NEW YORK (TheStreet) -- Why would an American leave her home to live in a foreign country? 

After talking with more than 500 expats who answered more than 6,000 questions about living in Panama, Belize and Nicaragua, and conducting the study Expats: Expectations and Reality, the Web site Best Places In The World To Retire can report that many Americans moved abroad to reduce their financial risk. Here are the three reasons they gave. 

1. It Costs Less to Live in Central America

In more than two years of speaking with expats, we've never heard a single one say that it cost more to live in Central America than in the U.S. or Canada. Just how much less it would cost you depends on many factors, but a very, very rough average seems to be that it would cost you about half.

This means that 1) on the same amount of money you spend in North America, you can live twice as well in Central America; 2) you can live the same in Central America as you would have in North America and save half the money you would have spent and thereby continually increase your net worth; or, 3) you can create some combination of living better and saving money. Of course, having a higher net worth is a great way to decrease your financial risk, but even if you don't save all of it, having your cost of living cut in half provides you with significant room for error.

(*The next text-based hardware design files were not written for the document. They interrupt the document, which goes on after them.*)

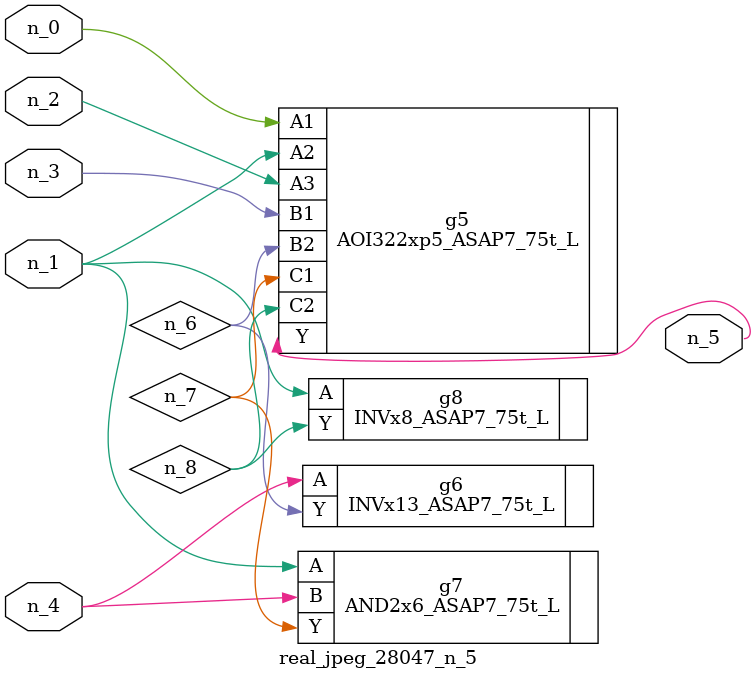
<source format=v>
module real_jpeg_28047_n_5 (n_4, n_0, n_1, n_2, n_3, n_5);

input n_4;
input n_0;
input n_1;
input n_2;
input n_3;

output n_5;

wire n_8;
wire n_6;
wire n_7;

AOI322xp5_ASAP7_75t_L g5 ( 
.A1(n_0),
.A2(n_1),
.A3(n_2),
.B1(n_3),
.B2(n_6),
.C1(n_7),
.C2(n_8),
.Y(n_5)
);

AND2x6_ASAP7_75t_L g7 ( 
.A(n_1),
.B(n_4),
.Y(n_7)
);

INVx8_ASAP7_75t_L g8 ( 
.A(n_1),
.Y(n_8)
);

INVx13_ASAP7_75t_L g6 ( 
.A(n_4),
.Y(n_6)
);


endmodule
</source>
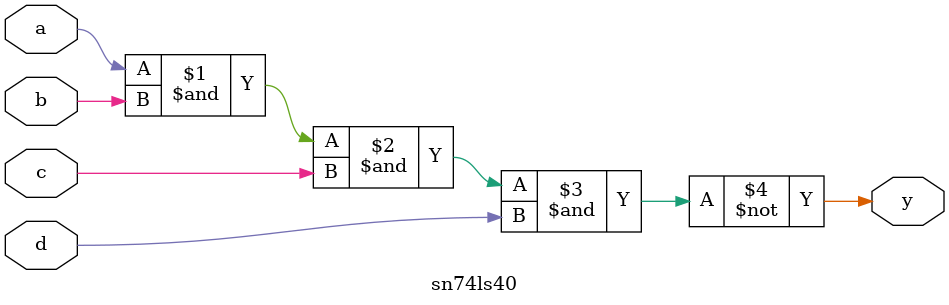
<source format=v>
module sn74ls40(y, a, b, c, d);
input a, b, c, d;
output y;
parameter
	// TI TTL data book Vol 1, 1985
	tPLH_min=0, tPLH_typ=12, tPLH_max=24,
	tPHL_min=0, tPHL_typ=12, tPHL_max=24;

	nand #(tPLH_min : tPLH_typ : tPLH_max,
	  tPHL_min : tPHL_typ : tPHL_max)
	(y, a, b, c, d);

endmodule

</source>
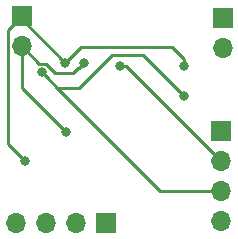
<source format=gbl>
G04 #@! TF.GenerationSoftware,KiCad,Pcbnew,5.0.2-bee76a0~70~ubuntu14.04.1*
G04 #@! TF.CreationDate,2018-12-14T16:37:15-07:00*
G04 #@! TF.ProjectId,ga4-evalboard,6761342d-6576-4616-9c62-6f6172642e6b,rev?*
G04 #@! TF.SameCoordinates,Original*
G04 #@! TF.FileFunction,Copper,L2,Bot*
G04 #@! TF.FilePolarity,Positive*
%FSLAX46Y46*%
G04 Gerber Fmt 4.6, Leading zero omitted, Abs format (unit mm)*
G04 Created by KiCad (PCBNEW 5.0.2-bee76a0~70~ubuntu14.04.1) date Fri 14 Dec 2018 04:37:15 PM MST*
%MOMM*%
%LPD*%
G01*
G04 APERTURE LIST*
G04 #@! TA.AperFunction,ComponentPad*
%ADD10O,1.700000X1.700000*%
G04 #@! TD*
G04 #@! TA.AperFunction,ComponentPad*
%ADD11R,1.700000X1.700000*%
G04 #@! TD*
G04 #@! TA.AperFunction,ViaPad*
%ADD12C,0.800000*%
G04 #@! TD*
G04 #@! TA.AperFunction,Conductor*
%ADD13C,0.250000*%
G04 #@! TD*
G04 APERTURE END LIST*
D10*
G04 #@! TO.P,J1,2*
G04 #@! TO.N,GND*
X135850000Y-96040000D03*
D11*
G04 #@! TO.P,J1,1*
G04 #@! TO.N,RESET*
X135850000Y-93500000D03*
G04 #@! TD*
G04 #@! TO.P,J2,1*
G04 #@! TO.N,11.ai*
X152875000Y-93700000D03*
D10*
G04 #@! TO.P,J2,2*
G04 #@! TO.N,11.aO*
X152875000Y-96240000D03*
G04 #@! TD*
D11*
G04 #@! TO.P,J3,1*
G04 #@! TO.N,01.05*
X152750000Y-103200000D03*
D10*
G04 #@! TO.P,J3,2*
G04 #@! TO.N,01.03*
X152750000Y-105740000D03*
G04 #@! TO.P,J3,3*
G04 #@! TO.N,01.01*
X152750000Y-108280000D03*
G04 #@! TO.P,J3,4*
G04 #@! TO.N,01.17*
X152750000Y-110820000D03*
G04 #@! TD*
G04 #@! TO.P,J4,4*
G04 #@! TO.N,10.17*
X135355000Y-111050000D03*
G04 #@! TO.P,J4,3*
G04 #@! TO.N,10.01*
X137895000Y-111050000D03*
G04 #@! TO.P,J4,2*
G04 #@! TO.N,00.17*
X140435000Y-111050000D03*
D11*
G04 #@! TO.P,J4,1*
G04 #@! TO.N,00.01*
X142975000Y-111050000D03*
G04 #@! TD*
D12*
G04 #@! TO.N,GND*
X139625000Y-103350000D03*
X141175000Y-97475000D03*
G04 #@! TO.N,RESET*
X139550000Y-97475000D03*
X136125000Y-105800000D03*
X149575000Y-97695000D03*
G04 #@! TO.N,01.03*
X144175000Y-97695000D03*
G04 #@! TO.N,01.01*
X137574840Y-98275160D03*
X149575000Y-100235000D03*
G04 #@! TD*
D13*
G04 #@! TO.N,GND*
X135850000Y-99575000D02*
X139625000Y-103350000D01*
X135850000Y-96040000D02*
X135850000Y-99575000D01*
X140713388Y-97936612D02*
X140638388Y-97936612D01*
X141175000Y-97475000D02*
X140713388Y-97936612D01*
X140638388Y-97936612D02*
X140225000Y-98350000D01*
X137922841Y-97550159D02*
X137360159Y-97550159D01*
X138722682Y-98350000D02*
X137922841Y-97550159D01*
X140225000Y-98350000D02*
X138722682Y-98350000D01*
X137360159Y-97550159D02*
X135850000Y-96040000D01*
G04 #@! TO.N,RESET*
X140875000Y-96150000D02*
X139550000Y-97475000D01*
X148625000Y-96150000D02*
X140875000Y-96150000D01*
X149575000Y-97100000D02*
X148625000Y-96150000D01*
X149575000Y-97695000D02*
X149575000Y-97100000D01*
X139550000Y-97450000D02*
X139550000Y-97475000D01*
X135850000Y-93750000D02*
X139550000Y-97450000D01*
X135850000Y-93500000D02*
X135850000Y-93750000D01*
X134675000Y-104350000D02*
X136125000Y-105800000D01*
X134675000Y-94675000D02*
X134675000Y-104350000D01*
X135850000Y-93500000D02*
X134675000Y-94675000D01*
G04 #@! TO.N,01.03*
X144705000Y-97695000D02*
X144175000Y-97695000D01*
X152750000Y-105740000D02*
X144705000Y-97695000D01*
G04 #@! TO.N,01.01*
X137974839Y-98675159D02*
X137574840Y-98275160D01*
X152750000Y-108280000D02*
X147579680Y-108280000D01*
X138867680Y-99568000D02*
X140716000Y-99568000D01*
X147579680Y-108280000D02*
X138867680Y-99568000D01*
X138867680Y-99568000D02*
X137974839Y-98675159D01*
X140716000Y-99568000D02*
X143510000Y-96774000D01*
X146114000Y-96774000D02*
X149575000Y-100235000D01*
X143510000Y-96774000D02*
X146114000Y-96774000D01*
X149575000Y-100235000D02*
X149575000Y-100235000D01*
G04 #@! TD*
M02*

</source>
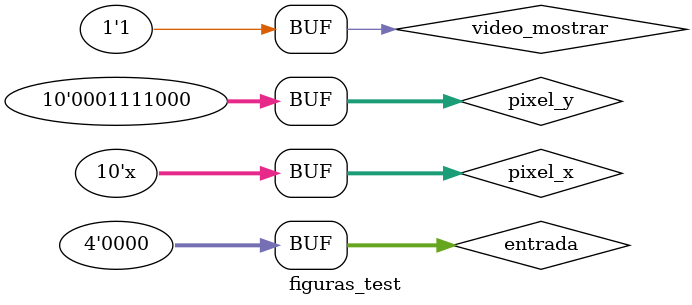
<source format=v>
`timescale 1ns / 1ps


module figuras_test;

	// Inputs
	reg video_mostrar;
	reg [3:0] entrada;
	reg [9:0] pixel_x;
	reg [9:0] pixel_y;

	// Outputs
	wire [2:0] salida_rgb;

	// Instantiate the Unit Under Test (UUT)
	figuras_Gato uut (
		.video_mostrar(video_mostrar), 
		.entrada(entrada), 
		.pixel_x(pixel_x), 
		.pixel_y(pixel_y), 
		.salida_rgb(salida_rgb)
	);

	initial begin
		// Initialize Inputs
		video_mostrar = 1;
		entrada = 0;
		pixel_x = 9'd160;
		pixel_y = 9'd120;

		// Wait 100 ns for global reset to finish
		#10;
		
        
		// Add stimulus here

	end
	
	always @ (*) begin
	#10
	pixel_x= pixel_x+1;
	#10
	pixel_x= pixel_x+1;
	#10
	pixel_x= pixel_x+1;
	#10
	pixel_x= pixel_x+1;
	#10
	pixel_x= pixel_x+1;
	#10
	pixel_x= pixel_x+1;
	#10
	pixel_x= pixel_x+1;
	#10
	pixel_x= pixel_x+1;
	#10
	pixel_x= pixel_x+1;
	#10
	pixel_x= pixel_x+1;
	#10
	pixel_x= pixel_x+1;
	#10
	pixel_x= pixel_x+1;
	#10
	pixel_x= pixel_x+1;
	#10
	pixel_x= pixel_x+1;
	#10
	pixel_x= pixel_x+1;
	#10
	pixel_x= pixel_x+1;
	#10
	pixel_x= pixel_x+1;
	#10
	pixel_x= pixel_x+1;
	#10
	pixel_x= pixel_x+1;
	#10
	pixel_x= pixel_x+1;
	#10
	pixel_x= pixel_x+1;
	#10
	pixel_x= pixel_x+1;
	#10
	pixel_x= pixel_x+1;
	#10
	pixel_x= pixel_x+1;
	#10
	pixel_x= pixel_x+1;
	#10
	pixel_x= pixel_x+1;
	#10
	pixel_x= pixel_x+1;
	#10
	pixel_x= pixel_x+1;
	end
      
endmodule


</source>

2. It's a Reasonable Prediction That It Will Be More Expensive to Live in the U.S. in the Future

No one knows how much it will cost to live in the U.S. in the years to come, but it is not irrational to predict that costs will go up. Here are some of the reasons:

  • Health care costs continue to rise and seem likely to continue to do so.
  • Residential energy prices have been on the rise, in part because of government regulations requiring that energy come from renewable resources. Alternative energy costs more, so you'll probably be paying more. 
  • The U.S. is overregulated, and government mandates come with costs for businesses. Small businesses can find it tough to compete in an overregulated environment, and when they disapear, that means there's less innovation, less competition and higher prices for you.
  • Eventually, someone is going to have to pay for the government's debt. Even at today's almost absurdly low interest rates, interest payments on our national debt make up a large portion of government spending. If interest rates rise to levels more in line with historical averages, we'll have a real problem. If it happens, the most likely outcome will be increased taxes or a reduction in purchasing power because of inflation. If inflation rises to 10%, in seven years, if your income stays the same, you'll be able to buy only about half of what you could before.

3. If You Live Abroad, It's Easier to Reduce Risk by Diversifying Your Assets

Diversifying your assets means spread your investments across asset types and geographic regions. This reduces your overall risk, because if one asset class or geographic region suffers losses, you'll still have investments elsewhere that will hold or even gain value.

To illustrate this point, let's consider Joe. Like many baby boomers, Joe has more than half his net worth tied up in the equity in his home in the U.S. Now, ask yourself the question, "What could possibly go wrong for Joe to cause the price of his house to decrease, and therefore, significantly reduce Joe's net worth?"

Here's a short list: 1) housing crash; 2) interest rates rise (think they'll stay at historic lows forever?); 3) another recession hits; 4) the government raises taxes to pay for some of its debt, which strangles the economy and makes it so that people can't afford to buy Joe's house. I'm sure you can think of many additional possibilities.

Among the rational things Joe can do in order to protect his rather precarious net worth and decrease his risk would be to sell his home, take the equity, and diversify his assets. Perhaps Joe could purchase some assets in another country or among several countries, and in several currencies. Then, not only would Joe be protected against the value of his house going down, but he would also have protection against the possibility of the dollar being devalued. Then, if any of the events mentioned above happen, Joe will still be safe.

The Bottom Line

We live in a world of uncertainty where many countries in addition to the U.S. are spending more than they take in. Of course, this cannot continue. What happens when it no longer continues is anybody's guess. Facing these eventualities, many of the expats I spoke with feel a lot more comfortable with a lower cost of living and a diversified asset portfolio, like I've described above for Joe.

What if none of these bad scenarios ever happen? It is, of course, possible, that interest rates will stay low for many more years, the U.S. will find a way to pay its debts without inflation or raising taxes, the economy will do great, and nothing else unforeseen will happen.

In that case, our expats will have moved to a lower-cost place and experienced the feeling of well being that caused them to sleep well at night, as opposed to sweating it out in the U.S. and hoping that they guessed right. They don't see this as much of a downside.

This article is commentary by an independent contributor. At the time of publication, the author held no positions in the stocks mentioned.